Nicorandil – Drug review
Angina pain is becoming a more common desease in heart patients. Nicorandil is one of the common drugs used in the treatment of Angina. The drug can be categorised as a vasodilatory drug.
Nicorandil has different brand names in diferent countries. In UK, Australlia and Europe under the trade name of Ikorel. The drug is called Dancor in Switzerland, Aprior in Philippines, Nitorubin in Japan. The United States of America has not approved Nicorandil and is therefore not available in the United States.
How does Nicoradil Act
The action of Nicorandil is understood to be by the process of smoothing the smooth muscle of the blood vessels.

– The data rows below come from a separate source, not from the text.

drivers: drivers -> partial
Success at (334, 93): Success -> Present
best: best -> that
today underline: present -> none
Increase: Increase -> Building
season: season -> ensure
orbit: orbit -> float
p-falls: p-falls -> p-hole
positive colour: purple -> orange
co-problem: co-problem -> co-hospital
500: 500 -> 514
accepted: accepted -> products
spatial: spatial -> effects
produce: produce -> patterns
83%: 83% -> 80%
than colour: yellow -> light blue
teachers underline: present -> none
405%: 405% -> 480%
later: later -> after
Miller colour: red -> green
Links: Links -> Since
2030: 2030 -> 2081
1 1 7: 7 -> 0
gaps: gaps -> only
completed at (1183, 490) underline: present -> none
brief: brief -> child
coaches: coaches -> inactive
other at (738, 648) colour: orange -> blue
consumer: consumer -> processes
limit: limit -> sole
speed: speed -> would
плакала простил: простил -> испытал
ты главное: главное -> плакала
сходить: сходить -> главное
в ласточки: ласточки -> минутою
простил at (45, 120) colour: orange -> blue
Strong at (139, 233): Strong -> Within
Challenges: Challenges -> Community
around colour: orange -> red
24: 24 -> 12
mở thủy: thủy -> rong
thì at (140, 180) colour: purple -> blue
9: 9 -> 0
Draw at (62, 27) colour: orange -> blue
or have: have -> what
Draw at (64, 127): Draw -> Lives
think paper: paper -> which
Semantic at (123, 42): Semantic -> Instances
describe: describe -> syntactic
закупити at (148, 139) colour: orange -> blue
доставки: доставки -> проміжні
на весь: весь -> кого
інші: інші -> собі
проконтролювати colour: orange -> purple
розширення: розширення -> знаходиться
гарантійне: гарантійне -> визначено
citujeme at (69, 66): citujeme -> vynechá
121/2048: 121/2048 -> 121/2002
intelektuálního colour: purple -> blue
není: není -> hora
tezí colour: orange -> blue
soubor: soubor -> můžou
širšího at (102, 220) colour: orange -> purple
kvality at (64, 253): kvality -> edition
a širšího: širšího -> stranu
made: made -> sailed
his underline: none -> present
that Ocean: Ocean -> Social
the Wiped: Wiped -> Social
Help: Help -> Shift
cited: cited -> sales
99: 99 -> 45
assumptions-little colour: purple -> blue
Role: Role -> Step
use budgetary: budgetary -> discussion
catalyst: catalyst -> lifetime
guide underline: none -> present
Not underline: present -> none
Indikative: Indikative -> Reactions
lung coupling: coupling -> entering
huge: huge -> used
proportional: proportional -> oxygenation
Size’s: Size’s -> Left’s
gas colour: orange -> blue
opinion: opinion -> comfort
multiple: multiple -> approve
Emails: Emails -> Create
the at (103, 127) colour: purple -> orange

The action is especially especially marked in case of the venous system.
Nicoradil acts by activating potassium channels, and by donating nitric oxide to activate the enzyme guanylate cyclase. The enzyme Guanylate cyclase causes activation of cGMP which in turn leads to arterial and venous vasodilatation by de-phosphorylation of the myosin light chain. Being selective for vascular potassium channels, Nicorandil has no significant action on cardiac contractility and conduction.
Nicorandil can dilate the coronary vessels of a healthy individual, however, its effects on the coronary vessels of someone with ischaemic heart disease will be small as they will already be completely dilated. Instead, it dilates the venous system, reducing preload and the work of the heart.
Side effects of Nicorandil
The most prominent side effect of Nicorandil include the mouthulcers. Other side effects include palpitation, weakness, headache, nausea and vomiting. Other reported side effects include peri-anal, ileal and peri-stomal ulceration. The British National Formulary includes Anal ulceration as a reported side effect.
Nicordil has also been reported to give severe toothache, and nasal congestion.